State how many lines of the records contain the string "sketchPlane". Give only the number.

══ RECORDS PROVIDED

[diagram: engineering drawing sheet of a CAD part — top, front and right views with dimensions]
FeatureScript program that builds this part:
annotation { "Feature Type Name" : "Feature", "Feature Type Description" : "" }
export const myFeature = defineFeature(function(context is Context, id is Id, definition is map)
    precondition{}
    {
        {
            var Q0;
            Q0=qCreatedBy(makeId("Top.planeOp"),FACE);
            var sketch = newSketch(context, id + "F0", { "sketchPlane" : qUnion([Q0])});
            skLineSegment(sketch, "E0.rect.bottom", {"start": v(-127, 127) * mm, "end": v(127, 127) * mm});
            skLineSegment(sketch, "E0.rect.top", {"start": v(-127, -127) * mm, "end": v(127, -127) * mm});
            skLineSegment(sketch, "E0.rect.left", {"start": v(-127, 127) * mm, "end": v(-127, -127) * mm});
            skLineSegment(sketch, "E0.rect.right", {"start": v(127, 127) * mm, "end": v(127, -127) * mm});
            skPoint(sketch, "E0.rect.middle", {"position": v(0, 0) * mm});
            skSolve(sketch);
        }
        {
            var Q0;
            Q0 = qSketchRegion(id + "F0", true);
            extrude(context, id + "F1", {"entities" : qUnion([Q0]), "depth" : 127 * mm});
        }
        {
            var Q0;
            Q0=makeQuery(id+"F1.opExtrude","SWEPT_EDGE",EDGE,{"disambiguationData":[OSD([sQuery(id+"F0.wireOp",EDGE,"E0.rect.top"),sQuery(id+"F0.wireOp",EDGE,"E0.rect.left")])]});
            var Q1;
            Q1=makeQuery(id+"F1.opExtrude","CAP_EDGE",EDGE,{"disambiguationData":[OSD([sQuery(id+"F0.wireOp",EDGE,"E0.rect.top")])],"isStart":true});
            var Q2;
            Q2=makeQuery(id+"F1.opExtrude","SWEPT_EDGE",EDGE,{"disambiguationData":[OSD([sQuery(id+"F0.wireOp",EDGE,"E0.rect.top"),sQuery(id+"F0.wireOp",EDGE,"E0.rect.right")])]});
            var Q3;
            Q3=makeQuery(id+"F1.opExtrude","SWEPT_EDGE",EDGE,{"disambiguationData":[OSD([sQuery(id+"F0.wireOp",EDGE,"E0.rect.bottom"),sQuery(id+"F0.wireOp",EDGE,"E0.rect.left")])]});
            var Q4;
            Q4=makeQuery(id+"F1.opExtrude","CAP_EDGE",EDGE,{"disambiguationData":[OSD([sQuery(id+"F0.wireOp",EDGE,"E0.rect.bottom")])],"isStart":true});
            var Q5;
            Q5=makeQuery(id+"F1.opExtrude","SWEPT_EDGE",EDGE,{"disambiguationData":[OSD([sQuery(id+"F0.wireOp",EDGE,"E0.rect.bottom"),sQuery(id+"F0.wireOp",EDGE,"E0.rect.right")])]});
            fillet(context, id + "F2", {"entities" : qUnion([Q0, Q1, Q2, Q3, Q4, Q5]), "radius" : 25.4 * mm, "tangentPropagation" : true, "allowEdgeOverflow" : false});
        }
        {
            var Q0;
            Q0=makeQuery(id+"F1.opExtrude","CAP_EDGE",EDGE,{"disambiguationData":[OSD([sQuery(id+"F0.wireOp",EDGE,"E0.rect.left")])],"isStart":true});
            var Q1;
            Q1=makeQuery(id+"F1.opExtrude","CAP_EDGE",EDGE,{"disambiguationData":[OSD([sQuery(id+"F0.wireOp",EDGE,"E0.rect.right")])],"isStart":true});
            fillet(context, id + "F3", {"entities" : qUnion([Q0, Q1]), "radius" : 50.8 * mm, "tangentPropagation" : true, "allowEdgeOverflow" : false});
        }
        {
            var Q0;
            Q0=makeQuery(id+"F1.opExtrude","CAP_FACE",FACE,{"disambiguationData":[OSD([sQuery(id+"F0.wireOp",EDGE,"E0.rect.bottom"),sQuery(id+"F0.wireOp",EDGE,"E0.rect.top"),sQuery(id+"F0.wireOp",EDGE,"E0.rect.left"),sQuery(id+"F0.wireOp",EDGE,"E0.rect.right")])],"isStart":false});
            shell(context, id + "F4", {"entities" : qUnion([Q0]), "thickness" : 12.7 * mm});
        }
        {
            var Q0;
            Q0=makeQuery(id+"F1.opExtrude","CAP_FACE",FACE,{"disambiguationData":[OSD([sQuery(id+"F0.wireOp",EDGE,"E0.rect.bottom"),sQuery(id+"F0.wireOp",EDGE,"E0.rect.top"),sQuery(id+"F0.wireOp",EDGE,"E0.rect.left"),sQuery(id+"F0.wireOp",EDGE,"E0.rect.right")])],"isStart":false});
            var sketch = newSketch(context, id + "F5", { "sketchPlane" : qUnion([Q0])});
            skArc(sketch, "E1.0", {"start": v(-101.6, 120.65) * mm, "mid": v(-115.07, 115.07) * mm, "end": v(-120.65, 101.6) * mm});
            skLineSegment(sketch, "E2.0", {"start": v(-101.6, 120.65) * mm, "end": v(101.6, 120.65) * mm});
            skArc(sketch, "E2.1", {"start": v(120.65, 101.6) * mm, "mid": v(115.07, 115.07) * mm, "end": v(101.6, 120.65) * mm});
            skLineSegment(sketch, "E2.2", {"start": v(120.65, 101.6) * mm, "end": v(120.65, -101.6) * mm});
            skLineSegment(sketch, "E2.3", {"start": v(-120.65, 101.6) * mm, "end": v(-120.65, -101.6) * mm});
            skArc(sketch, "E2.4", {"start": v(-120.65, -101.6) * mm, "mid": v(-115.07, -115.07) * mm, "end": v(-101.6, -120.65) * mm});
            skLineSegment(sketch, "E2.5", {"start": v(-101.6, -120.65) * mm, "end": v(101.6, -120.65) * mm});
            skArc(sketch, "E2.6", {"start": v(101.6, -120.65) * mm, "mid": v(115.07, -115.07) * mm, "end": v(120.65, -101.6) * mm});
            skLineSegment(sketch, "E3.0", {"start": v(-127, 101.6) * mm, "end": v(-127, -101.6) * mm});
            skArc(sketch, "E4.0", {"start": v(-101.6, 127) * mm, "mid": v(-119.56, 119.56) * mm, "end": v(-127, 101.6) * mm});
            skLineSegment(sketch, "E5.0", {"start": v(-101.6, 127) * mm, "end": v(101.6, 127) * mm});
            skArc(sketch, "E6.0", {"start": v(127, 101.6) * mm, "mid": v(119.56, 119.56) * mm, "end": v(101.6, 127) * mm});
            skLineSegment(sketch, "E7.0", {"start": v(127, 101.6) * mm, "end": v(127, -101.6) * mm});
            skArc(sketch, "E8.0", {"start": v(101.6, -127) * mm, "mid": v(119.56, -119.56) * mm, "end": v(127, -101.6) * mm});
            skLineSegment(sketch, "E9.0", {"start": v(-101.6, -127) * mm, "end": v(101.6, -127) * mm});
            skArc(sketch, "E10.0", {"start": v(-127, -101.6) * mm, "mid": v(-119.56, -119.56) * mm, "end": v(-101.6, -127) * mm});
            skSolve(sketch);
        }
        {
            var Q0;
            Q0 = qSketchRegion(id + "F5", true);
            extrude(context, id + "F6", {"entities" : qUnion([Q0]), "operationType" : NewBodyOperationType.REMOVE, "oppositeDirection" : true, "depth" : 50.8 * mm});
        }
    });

════

- **CORRECT RESPONSE**: 2